RECORDS TO PROCESS below:

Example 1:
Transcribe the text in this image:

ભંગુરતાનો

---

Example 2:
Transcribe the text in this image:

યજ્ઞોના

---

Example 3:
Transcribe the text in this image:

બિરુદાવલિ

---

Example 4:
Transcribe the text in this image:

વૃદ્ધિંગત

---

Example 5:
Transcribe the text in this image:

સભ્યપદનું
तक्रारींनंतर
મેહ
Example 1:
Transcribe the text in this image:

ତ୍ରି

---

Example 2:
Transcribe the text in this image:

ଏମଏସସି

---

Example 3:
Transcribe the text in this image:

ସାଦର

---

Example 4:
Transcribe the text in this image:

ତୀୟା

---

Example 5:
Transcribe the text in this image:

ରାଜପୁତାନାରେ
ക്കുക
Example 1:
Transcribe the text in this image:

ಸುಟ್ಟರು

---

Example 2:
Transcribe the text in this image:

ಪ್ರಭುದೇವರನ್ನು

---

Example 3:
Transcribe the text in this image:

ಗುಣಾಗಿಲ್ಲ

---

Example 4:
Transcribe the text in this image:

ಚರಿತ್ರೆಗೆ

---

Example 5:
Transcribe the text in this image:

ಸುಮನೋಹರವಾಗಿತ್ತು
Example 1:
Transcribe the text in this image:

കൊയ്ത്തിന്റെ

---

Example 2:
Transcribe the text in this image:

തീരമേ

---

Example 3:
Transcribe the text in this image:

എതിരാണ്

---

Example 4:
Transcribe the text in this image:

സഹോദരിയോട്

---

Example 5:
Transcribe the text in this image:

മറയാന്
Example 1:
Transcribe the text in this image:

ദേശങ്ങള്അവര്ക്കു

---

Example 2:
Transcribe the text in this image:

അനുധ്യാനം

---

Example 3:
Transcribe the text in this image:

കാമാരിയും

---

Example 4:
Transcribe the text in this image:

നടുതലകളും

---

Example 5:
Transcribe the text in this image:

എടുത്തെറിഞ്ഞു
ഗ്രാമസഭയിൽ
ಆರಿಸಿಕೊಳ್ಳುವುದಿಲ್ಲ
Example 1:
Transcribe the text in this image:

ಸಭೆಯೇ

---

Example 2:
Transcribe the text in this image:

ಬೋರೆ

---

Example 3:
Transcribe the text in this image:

End of RECORDS TO PROCESS.

§ **TASK OBJECTIVE**
Word for word, give the entire listing again.

§ **TASK RESPONSE**
Example 1:
Transcribe the text in this image:

ભંગુરતાનો

---

Example 2:
Transcribe the text in this image:

યજ્ઞોના

---

Example 3:
Transcribe the text in this image:

બિરુદાવલિ

---

Example 4:
Transcribe the text in this image:

વૃદ્ધિંગત

---

Example 5:
Transcribe the text in this image:

સભ્યપદનું
तक्रारींनंतर
મેહ
Example 1:
Transcribe the text in this image:

ତ୍ରି

---

Example 2:
Transcribe the text in this image:

ଏମଏସସି

---

Example 3:
Transcribe the text in this image:

ସାଦର

---

Example 4:
Transcribe the text in this image:

ତୀୟା

---

Example 5:
Transcribe the text in this image:

ରାଜପୁତାନାରେ
ക്കുക
Example 1:
Transcribe the text in this image:

ಸುಟ್ಟರು

---

Example 2:
Transcribe the text in this image:

ಪ್ರಭುದೇವರನ್ನು

---

Example 3:
Transcribe the text in this image:

ಗುಣಾಗಿಲ್ಲ

---

Example 4:
Transcribe the text in this image:

ಚರಿತ್ರೆಗೆ

---

Example 5:
Transcribe the text in this image:

ಸುಮನೋಹರವಾಗಿತ್ತು
Example 1:
Transcribe the text in this image:

കൊയ്ത്തിന്റെ

---

Example 2:
Transcribe the text in this image:

തീരമേ

---

Example 3:
Transcribe the text in this image:

എതിരാണ്

---

Example 4:
Transcribe the text in this image:

സഹോദരിയോട്

---

Example 5:
Transcribe the text in this image:

മറയാന്
Example 1:
Transcribe the text in this image:

ദേശങ്ങള്അവര്ക്കു

---

Example 2:
Transcribe the text in this image:

അനുധ്യാനം

---

Example 3:
Transcribe the text in this image:

കാമാരിയും

---

Example 4:
Transcribe the text in this image:

നടുതലകളും

---

Example 5:
Transcribe the text in this image:

എടുത്തെറിഞ്ഞു
ഗ്രാമസഭയിൽ
ಆರಿಸಿಕೊಳ್ಳುವುದಿಲ್ಲ
Example 1:
Transcribe the text in this image:

ಸಭೆಯೇ

---

Example 2:
Transcribe the text in this image:

ಬೋರೆ

---

Example 3:
Transcribe the text in this image:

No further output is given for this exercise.